With Interview with the Vampire and Mayfair Witches, AMC is creating the “Immortal Universe,” based on the work of Anne Rice. Interview with the Vampire was a stunning show, based on Anne Rice’s Vampire Chronicles series. Combined with The Lives of the Mayfair Witches, there’s 18 titles in total that AMC now has the rights to. While the first season of Interview with the Vampire was a compelling watch, a lavish and bold story with extravagant settings and characters, Mayfair Witches lacks the same magic that Interview created. It seemed like a reasonable assumption to think that Mayfair Witches would be similarly excellent, but after this first season, that’s currently not the case.

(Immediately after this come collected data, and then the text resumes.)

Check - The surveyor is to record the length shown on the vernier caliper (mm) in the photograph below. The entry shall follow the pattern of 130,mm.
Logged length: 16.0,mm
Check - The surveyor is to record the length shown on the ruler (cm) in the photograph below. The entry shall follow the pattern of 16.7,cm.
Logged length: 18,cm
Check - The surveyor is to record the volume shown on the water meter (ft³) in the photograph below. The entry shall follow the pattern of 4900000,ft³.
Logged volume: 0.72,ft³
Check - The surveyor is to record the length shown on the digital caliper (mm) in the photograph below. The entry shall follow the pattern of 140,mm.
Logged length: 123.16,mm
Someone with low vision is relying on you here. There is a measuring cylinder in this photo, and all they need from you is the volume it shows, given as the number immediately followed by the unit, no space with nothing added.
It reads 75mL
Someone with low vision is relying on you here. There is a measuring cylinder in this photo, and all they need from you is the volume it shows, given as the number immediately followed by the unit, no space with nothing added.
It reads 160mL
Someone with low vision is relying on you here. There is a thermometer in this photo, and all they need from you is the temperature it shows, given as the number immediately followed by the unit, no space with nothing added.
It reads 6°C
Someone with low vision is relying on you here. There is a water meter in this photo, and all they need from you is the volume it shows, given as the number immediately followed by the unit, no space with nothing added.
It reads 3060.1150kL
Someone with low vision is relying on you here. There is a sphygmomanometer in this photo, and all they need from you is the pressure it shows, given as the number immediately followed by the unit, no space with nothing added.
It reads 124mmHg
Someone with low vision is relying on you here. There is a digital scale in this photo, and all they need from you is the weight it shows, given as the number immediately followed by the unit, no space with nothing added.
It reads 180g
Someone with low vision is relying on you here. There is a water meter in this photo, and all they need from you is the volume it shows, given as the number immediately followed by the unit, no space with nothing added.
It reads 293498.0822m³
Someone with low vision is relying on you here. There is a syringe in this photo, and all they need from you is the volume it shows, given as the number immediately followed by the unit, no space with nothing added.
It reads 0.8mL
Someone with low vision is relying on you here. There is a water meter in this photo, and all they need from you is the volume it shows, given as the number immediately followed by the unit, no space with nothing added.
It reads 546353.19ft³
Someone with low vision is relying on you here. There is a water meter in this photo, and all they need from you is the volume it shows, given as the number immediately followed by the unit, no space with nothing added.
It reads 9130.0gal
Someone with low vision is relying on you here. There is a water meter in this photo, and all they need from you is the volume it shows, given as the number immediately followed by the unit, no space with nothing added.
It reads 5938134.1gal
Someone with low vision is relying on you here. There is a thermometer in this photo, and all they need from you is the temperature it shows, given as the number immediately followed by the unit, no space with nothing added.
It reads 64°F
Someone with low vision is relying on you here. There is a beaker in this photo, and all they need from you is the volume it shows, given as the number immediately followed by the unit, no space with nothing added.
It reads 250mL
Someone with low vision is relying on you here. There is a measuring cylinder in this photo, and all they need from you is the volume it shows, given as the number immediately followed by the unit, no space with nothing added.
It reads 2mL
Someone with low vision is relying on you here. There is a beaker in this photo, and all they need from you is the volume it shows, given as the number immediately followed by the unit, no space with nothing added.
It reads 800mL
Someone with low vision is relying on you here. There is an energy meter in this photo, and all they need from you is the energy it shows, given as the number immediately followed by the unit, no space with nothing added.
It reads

Mayfair Witches tells the story of neurosurgeon Rowan Fielding, played by Alexandra Daddario. When Rowan’s mother passes away, Rowan, who knows that she is adopted, sets out to find out more information about her birth family — information her adoptive mother had worked hard to keep from her. Rowan learns that she is from a family of witches in New Orleans. The family has been haunted for generations by a supernatural entity, one that she’s forced to contend with and that she’ll find out she’s very unprepared to face.
Rowan is contacted by Ciprien Grieve (Tongayi Chirisa), a field agent of the Talamasca — a powerful secret society that helps to protect the supernatural and record their histories. Ciprien had been tasked with observing and protecting Rowan, first helping to keep her history secret from her, and then protecting her from the malevolent spirit Lasher and helping her to learn about her history and her abilities. Ciprien has supernatural abilities of his own; he has visions related to his sense of touch, an ability that seems as much a blessing as it is a curse. Ciprien and Rowan develop a relationship that’s central to the first season’s plot, and it’s one of the more sincere-seeming relationships of this season, thanks to Chirisa’s performance.

After watching the first episode of Mayfair Witches, I felt as though the show was not living up to the standards AMC watchers have come to expect — instead, it felt more like a show that would be on The CW. Melodramatic, a bit cheesy, a bit tame. I really hoped that I was wrong — the show did have elements that seemed promising. Watching this show was a roller coaster ride, and my mind kept changing about how I felt about it. Impressed after episode 2’s cliffhanger, I was excited about where the show would go. By the end of the third episode, though, I was bored.

Mayfair Witches premiered to a larger audience than Interview with the Vampire did; I don’t know how much more popular the Lives of the Mayfair Witches book series was compared with the Vampire Chronicles, but I do know that Alexandra Daddario has 23 million Instagram followers and is likely a big part of why so many folks tuned in. While many people watched Mayfair Witches week to week as it aired on AMC or AMC+, I think that it would make for a better binge watch (which is, admittedly, how I watch most shows). The ratings for Mayfair Witches have been pretty decent; maybe, like me, people kept watching the first season in the hopes that it would live up to our expectations. If you choose to binge-watch this though, you can tune out for the middle of the season and start paying attention again when things get interesting near the end.